Believing she was going to be raped, she desperately tried to get out but he restrained her.
Bond stopped the car, removed her top, and used it to tie her hands behind her back. She tried to get away again but he caught her.
He pushed her into the boot and drove off.
The woman - who, like Bond's first victim, has permanent name suppression - untied herself, managed to release the boot lock and threw herself out of the moving vehicle.
Bloodied and bruised from the attack and the fall from the speeding car, she ran across a paddock to a house to get help.
Bond drove on, unaware of her escape.
Police caught up with him weeks later. He admitted attacking the woman with the intention of raping her.
He was jailed for nine years at Christchurch District Court in July 1995.
After his release from jail, it appears Bond went straight.
He had a stable partner and child.
Since 2008, he had been a highly-valued site foreman at a Canterbury construction company.
Some friends and work-mates knew about his conviction for the 1995 abduction. But nobody knew his dark secret - until he had too much to drink at a work night out.
December 6, 2014, had been a good night. Bond and his workmates had watched a comrade fight at a charity boxing event in Hornby, western Christchurch.
Afterwards, they kept drinking at Temps Bar & Casino.
They'd piled into a nearby car-park where the boss was phoning taxis to take them all home.
While they were waiting, Bond and a workmate started play-fighting.
It attracted the attention of passing police officers.
Concerned about the group's rowdy behaviour, they suggested the men move on.
Bond and some of his mates took exception to what they viewed as being unreasonableness by police.
Officers were threatened, taunted and insulted.
Two of Bond's workmates were arrested.
Bond, described as being "very intoxicated and very hostile", lunged at an officer. During the ensuing struggle, the pair smashed through a window of the Hornby Law Centre.
As both men lay on the ground, Bond then moved his left foot in a stomping action to hit the constable on the head.
A judge would later find, beyond reasonable doubt, that Bond behaved in a disorderly manner, resisted arrest, and assaulted a police officer in the execution of his duty.
Given he was arrested on summary offence matters, legislation introduced in 2012 meant police could take a DNA sample from Bond.
It was run through the vast National DNA Profile Databank and matched samples held at Environmental Science and Research (ESR) that were taken in 1994.
His past finally caught up with him.
When he was interviewed by police in February last year, Bond said it was all "bulls***" and refused to comment further.
He denied six charges, including two charges of sexual violation and rape, abduction, aggravated burglary and assault with a weapon.
On the morning his trial was due to start at the High Court in Christchurch on May 2, 49-year-old Bond entered guilty pleas.

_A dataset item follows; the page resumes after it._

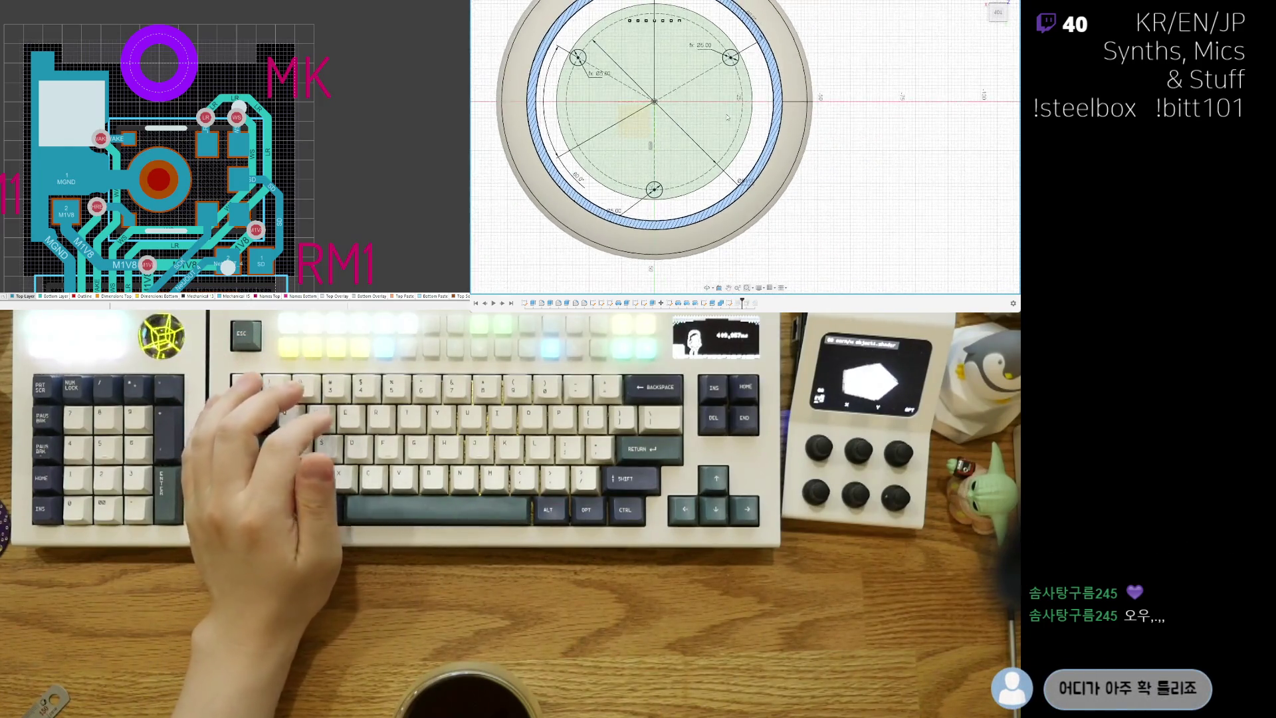
middle_click_drag(694, 164, 694, 85)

Friends and workmates had been in court to support a friend they thought had been wrongly charged.
They were stunned when Bond suddenly admitted to being a predatory rapist.
"It was total shock. He'd always said it was lies . . . and we all believed him. He deserves everything coming to him," one former friend said.
Bond is scheduled to be sentenced tomorrow afternoon, but it's understood it will be adjourned.
The Crown is seeking an open-ended sentence of preventive detention.
For two women, whatever he gets won't be long enough.